# Making Mech. Pencils from Pentel pencils



## BigJimAK (Mar 13, 2009)

Has anyone turned a pencil to fit the P20x (P203, P205, P207, P209) series mechanical pencil movements? They're relatively inexpensive (<$5) for a complete pencil, disassemble easily and have been the mechanical pencil that engineers, architects, drafters and accountants compare all others to. I got my first one in 1976 and they still sell them. I've got about a dozen of them at work (mostly in my drawers as future spares) and like my coworkers, protect them from walking off very carefully. Just about everyone remembers them and loves them. They are available in 0.3, 0.5, 0.7 and 0.9mm (same size body for all). The body is relatively small-diameter with the unit restrained from falling out due to a slighty smaller end, where the brass movement sticks through and the chrome-plated brass tip screws on. 

The thought of making a number of these in wood as well as a couple of fountain pens and roller balls is what interests me in some day getting into pen turning. I've even got a scrap of padauk I've been eyeing for the purpose.

For those of you who have labored this far in my mini-novel, I've attached a picture of them as well as a PDF of a review / blog started in 5/2006 that is *still* getting posts.

They're so well known in the technical community, are inexpensive and are so well made (they almost never jam) that I think they'd be something pen turners should look into as a candidate for creating pencils for sale. Avoid the knock-offs, they jam all the time.

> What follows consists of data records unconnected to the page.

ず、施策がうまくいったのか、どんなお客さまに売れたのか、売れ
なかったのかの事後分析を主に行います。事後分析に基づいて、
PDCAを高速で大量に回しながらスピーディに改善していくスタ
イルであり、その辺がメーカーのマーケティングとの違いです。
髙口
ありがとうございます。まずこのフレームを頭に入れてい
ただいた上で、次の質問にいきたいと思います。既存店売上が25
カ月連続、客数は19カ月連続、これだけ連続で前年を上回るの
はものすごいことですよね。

Has anyone tried making one? One of these fine movements, in a small-turned hardwood body would be one h*lluva conversation piece!


----------



## Bob N (Oct 12, 2004)

Hi Jim,

I have made a good many mechanical pencils on the lathe, but have not tried your idea. Next time I get the urge to do a turning project, I may give this a try. It should not be difficult to do at all.

Thanks for the idea!


----------